A new study finds that state exit exams, which students must pass to graduate, reduce high school completion rates.

The price of high school exit exams

From eNews, May 15, 2008

As approximately three million U.S. high school seniors prepare to graduate, tens of thousands of their classmates have put their own graduation on hold because they have yet to pass state-mandated high school exit exams.

New research by sociology professors John Robert Warren at the University of Minnesota and Eric Grodsky at the University of California, Davis, challenges the value of state exit examinations, both to the students who are denied diplomas and to the general public which foots the bill to develop, administer, and score the tests. They find that state exit exams, which students must pass to graduate, reduce high school completion rates, but neither boost academic achievement nor improve graduates' post-high school labor market prospects.

State high school exit exam policies have been implemented in recent decades to ensure that graduates have the skills required to succeed in college and in the 21st-century global economy. The exams--popular among politicians, policy makers, and business leaders nationwide--are in place in 23 states, including Minnesota, and affect about two of every three students in the class of 2008.

In a study to be published in an upcoming issue of Educational Policy, the researchers found that state exit exams--including more rigorous exams implemented in some states in recent years--have no measurable impact on 13- to 17-year-old students' reading or math achievement levels. In a companion study published in Sociology of Education, Warren and Grodsky found that young people who had earned diplomas in states that required exit exams experienced the same chances of employment and the same wage rates as those who were not required to pass exit exams.

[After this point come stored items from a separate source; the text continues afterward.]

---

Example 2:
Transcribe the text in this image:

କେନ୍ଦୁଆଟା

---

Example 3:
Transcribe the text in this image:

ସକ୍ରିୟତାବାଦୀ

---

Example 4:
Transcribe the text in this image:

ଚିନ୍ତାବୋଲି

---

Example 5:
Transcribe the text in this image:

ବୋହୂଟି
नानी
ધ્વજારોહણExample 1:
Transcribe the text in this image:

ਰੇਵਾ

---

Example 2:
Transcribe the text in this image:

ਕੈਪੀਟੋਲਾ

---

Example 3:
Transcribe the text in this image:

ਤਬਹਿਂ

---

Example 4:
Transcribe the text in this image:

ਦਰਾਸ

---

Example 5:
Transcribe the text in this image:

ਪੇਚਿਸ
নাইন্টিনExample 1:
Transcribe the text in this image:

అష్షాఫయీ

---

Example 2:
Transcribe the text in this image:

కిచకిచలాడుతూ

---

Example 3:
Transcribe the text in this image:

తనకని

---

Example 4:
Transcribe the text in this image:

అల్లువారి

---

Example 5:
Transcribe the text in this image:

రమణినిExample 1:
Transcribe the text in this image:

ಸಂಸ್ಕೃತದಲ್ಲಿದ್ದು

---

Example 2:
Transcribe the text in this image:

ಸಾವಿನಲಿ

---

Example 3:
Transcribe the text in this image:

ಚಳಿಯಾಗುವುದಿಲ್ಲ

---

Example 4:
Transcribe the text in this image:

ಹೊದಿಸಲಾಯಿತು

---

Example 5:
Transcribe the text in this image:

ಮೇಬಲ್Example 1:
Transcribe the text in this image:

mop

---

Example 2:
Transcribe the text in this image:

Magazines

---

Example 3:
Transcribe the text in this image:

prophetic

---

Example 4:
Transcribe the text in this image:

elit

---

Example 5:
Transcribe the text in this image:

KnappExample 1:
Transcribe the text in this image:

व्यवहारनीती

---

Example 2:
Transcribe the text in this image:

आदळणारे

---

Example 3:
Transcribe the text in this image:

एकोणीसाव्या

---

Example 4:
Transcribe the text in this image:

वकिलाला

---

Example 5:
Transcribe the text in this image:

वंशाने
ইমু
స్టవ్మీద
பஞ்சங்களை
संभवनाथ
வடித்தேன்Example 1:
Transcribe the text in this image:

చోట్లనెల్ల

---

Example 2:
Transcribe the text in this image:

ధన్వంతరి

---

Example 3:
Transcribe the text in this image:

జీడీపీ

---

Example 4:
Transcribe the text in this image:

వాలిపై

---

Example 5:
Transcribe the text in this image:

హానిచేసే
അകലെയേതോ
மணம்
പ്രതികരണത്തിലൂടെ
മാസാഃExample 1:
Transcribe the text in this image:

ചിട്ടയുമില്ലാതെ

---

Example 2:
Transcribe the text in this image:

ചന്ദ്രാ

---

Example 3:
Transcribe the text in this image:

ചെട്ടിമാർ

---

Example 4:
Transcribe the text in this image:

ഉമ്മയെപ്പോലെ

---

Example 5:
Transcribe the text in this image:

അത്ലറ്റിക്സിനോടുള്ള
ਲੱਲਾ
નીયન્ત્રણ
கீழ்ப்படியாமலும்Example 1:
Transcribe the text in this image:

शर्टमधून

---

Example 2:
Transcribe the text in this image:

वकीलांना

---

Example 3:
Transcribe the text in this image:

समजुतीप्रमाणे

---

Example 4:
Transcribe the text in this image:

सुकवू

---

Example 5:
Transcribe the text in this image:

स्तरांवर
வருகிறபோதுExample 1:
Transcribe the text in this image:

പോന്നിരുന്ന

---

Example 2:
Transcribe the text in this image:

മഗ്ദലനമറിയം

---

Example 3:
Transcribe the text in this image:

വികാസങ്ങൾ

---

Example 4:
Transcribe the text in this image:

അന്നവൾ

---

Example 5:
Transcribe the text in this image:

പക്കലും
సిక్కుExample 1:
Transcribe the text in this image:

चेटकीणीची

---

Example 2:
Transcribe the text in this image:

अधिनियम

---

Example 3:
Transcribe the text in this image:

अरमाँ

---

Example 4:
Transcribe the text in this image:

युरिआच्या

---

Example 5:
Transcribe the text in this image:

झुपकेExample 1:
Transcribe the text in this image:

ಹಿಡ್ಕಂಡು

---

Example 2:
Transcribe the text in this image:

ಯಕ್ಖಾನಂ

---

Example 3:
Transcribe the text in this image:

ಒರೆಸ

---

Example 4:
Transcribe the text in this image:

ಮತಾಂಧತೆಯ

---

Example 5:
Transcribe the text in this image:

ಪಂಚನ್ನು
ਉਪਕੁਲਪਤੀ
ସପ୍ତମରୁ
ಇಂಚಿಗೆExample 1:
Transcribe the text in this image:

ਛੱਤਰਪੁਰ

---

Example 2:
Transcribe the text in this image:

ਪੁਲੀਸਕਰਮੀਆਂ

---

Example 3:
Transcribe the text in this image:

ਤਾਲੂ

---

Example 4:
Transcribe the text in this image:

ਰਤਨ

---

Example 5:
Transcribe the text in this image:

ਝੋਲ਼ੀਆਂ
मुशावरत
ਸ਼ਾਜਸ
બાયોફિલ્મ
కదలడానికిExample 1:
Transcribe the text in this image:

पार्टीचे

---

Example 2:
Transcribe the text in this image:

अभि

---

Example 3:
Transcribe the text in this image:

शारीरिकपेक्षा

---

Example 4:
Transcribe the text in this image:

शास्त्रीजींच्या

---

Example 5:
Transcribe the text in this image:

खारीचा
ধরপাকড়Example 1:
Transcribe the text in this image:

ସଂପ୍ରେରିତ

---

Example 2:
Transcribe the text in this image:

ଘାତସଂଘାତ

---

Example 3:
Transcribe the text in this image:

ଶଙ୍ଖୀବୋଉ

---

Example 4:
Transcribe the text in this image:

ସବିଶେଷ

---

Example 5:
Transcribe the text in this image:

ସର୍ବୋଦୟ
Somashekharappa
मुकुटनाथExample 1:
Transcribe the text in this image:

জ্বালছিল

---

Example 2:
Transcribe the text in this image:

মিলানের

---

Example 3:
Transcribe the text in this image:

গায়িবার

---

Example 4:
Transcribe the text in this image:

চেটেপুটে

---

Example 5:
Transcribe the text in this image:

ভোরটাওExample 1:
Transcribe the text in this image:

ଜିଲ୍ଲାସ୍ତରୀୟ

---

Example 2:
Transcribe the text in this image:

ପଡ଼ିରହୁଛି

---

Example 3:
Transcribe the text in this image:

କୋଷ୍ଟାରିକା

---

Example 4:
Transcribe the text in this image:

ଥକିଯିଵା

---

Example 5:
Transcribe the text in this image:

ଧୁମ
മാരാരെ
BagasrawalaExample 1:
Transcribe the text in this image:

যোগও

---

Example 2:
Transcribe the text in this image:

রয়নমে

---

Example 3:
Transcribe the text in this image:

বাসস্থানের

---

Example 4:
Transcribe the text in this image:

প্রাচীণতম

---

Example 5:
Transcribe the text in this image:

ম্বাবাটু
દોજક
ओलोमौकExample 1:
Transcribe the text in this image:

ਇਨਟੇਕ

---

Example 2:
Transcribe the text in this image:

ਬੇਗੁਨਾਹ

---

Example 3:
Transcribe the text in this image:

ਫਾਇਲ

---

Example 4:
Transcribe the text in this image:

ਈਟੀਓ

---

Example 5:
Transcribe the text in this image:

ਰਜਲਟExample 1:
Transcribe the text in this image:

Let's chat about exit exams

Watch a video interview with University of Minnesota sociology professor John Robert Warren.

As a result, the researchers argue, state exit examinations deny diplomas to students who do not pass them without doing any good for those who do, and thus should either be greatly modified to achieve their goals or abandoned entirely.

"For many people, denying diplomas to some students in order to more broadly boost academic achievement is an acceptable trade-off," says Warren. "But there's no evidence that exit exams boost the academic achievement or workplace preparedness of U.S. high school students."

The researchers believe the reason that states' exit exams fail to boost student achievement or workplace preparedness has to do with the low standards most states set for passing the tests. Unwilling to deny diplomas to large, politically unpalatable numbers of students, most states align their exit exams to standards that do not produce measurable gains in academic achievement or workplace preparedness.